*WHAT YOU WILL DO*
Render every line of text in the records below as a JSON list of strings, one string per line, leaving out blank lines. Omit the pictures from the answer.
[TASK INPUT]
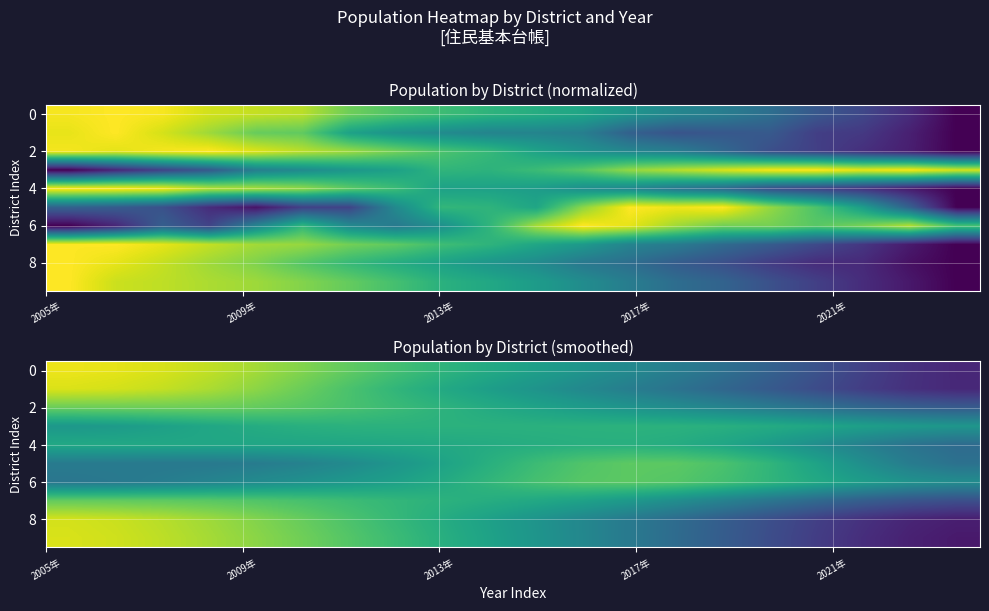

At how many categories does at least one series exceed 0?

20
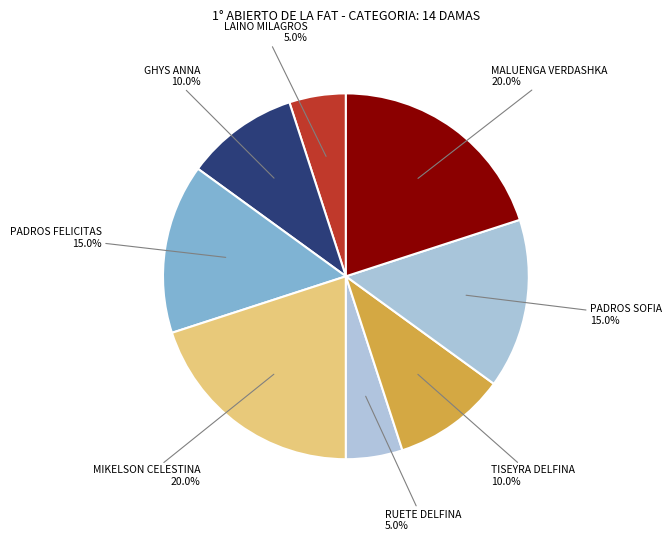

Which category has the biggest portion of the pie?

MIKELSON CELESTINA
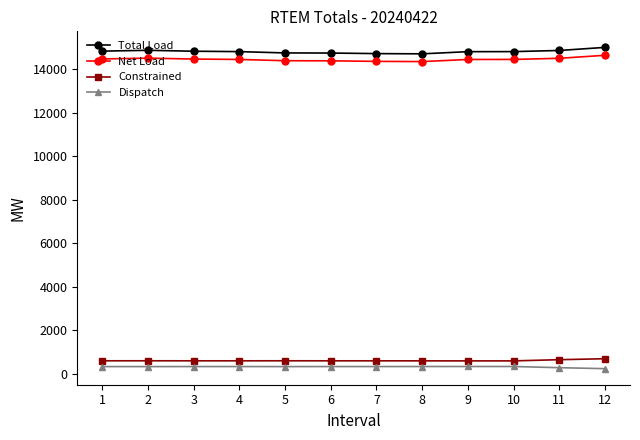

The Total Load series shows 14733.3 at 6. True or false?

True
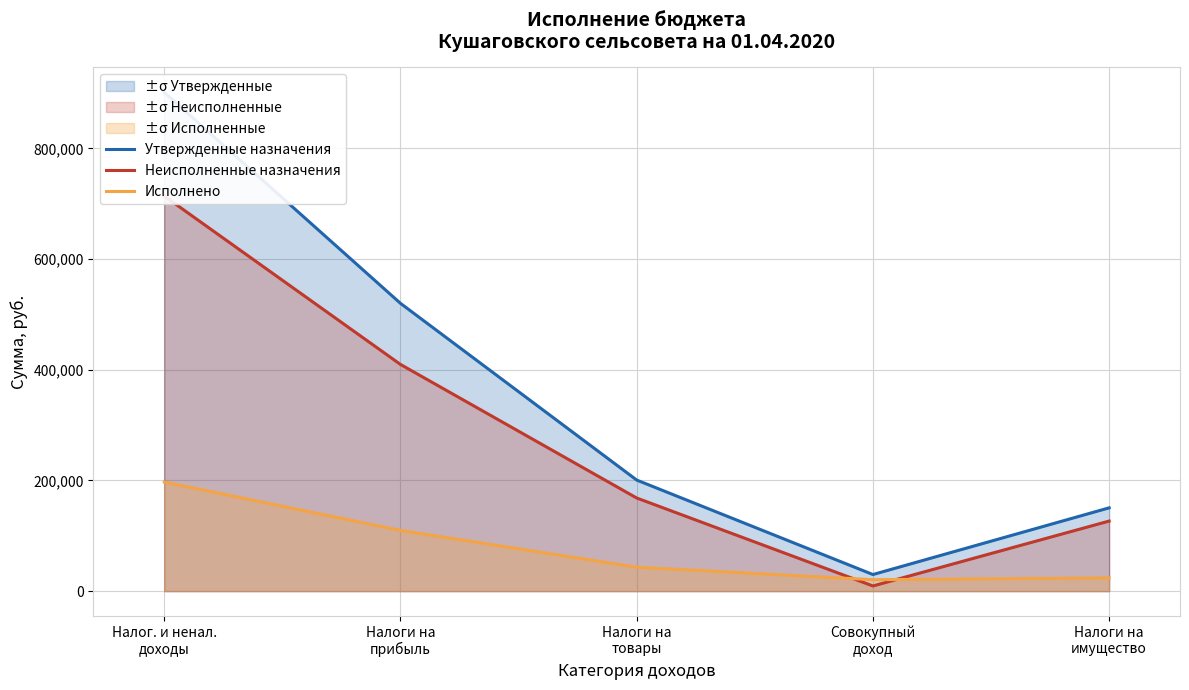

What is the total value across all series at Налоги на
имущество?

301000.0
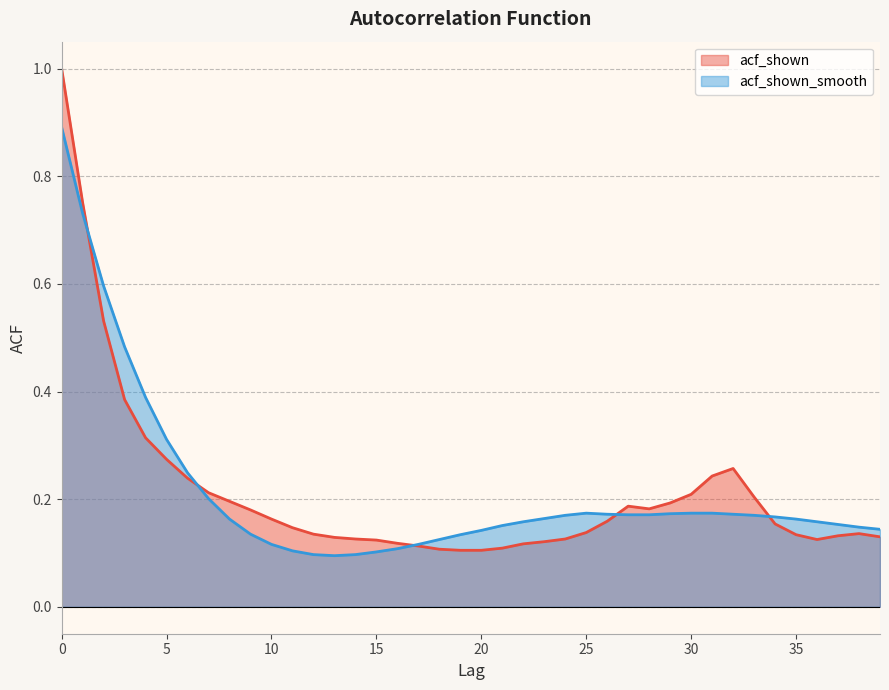

What are all the series names shown in the legend?

acf_shown, acf_shown_smooth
[/TASK INPUT]
*RESPONSE TO THE EXERCISE*
[
  "At how many categories does at least one series exceed 0?",
  "20",
  "Which category has the biggest portion of the pie?",
  "MIKELSON CELESTINA",
  "The Total Load series shows 14733.3 at 6. True or false?",
  "True",
  "What is the total value across all series at Налоги на",
  "имущество?",
  "301000.0",
  "What are all the series names shown in the legend?",
  "acf_shown, acf_shown_smooth"
]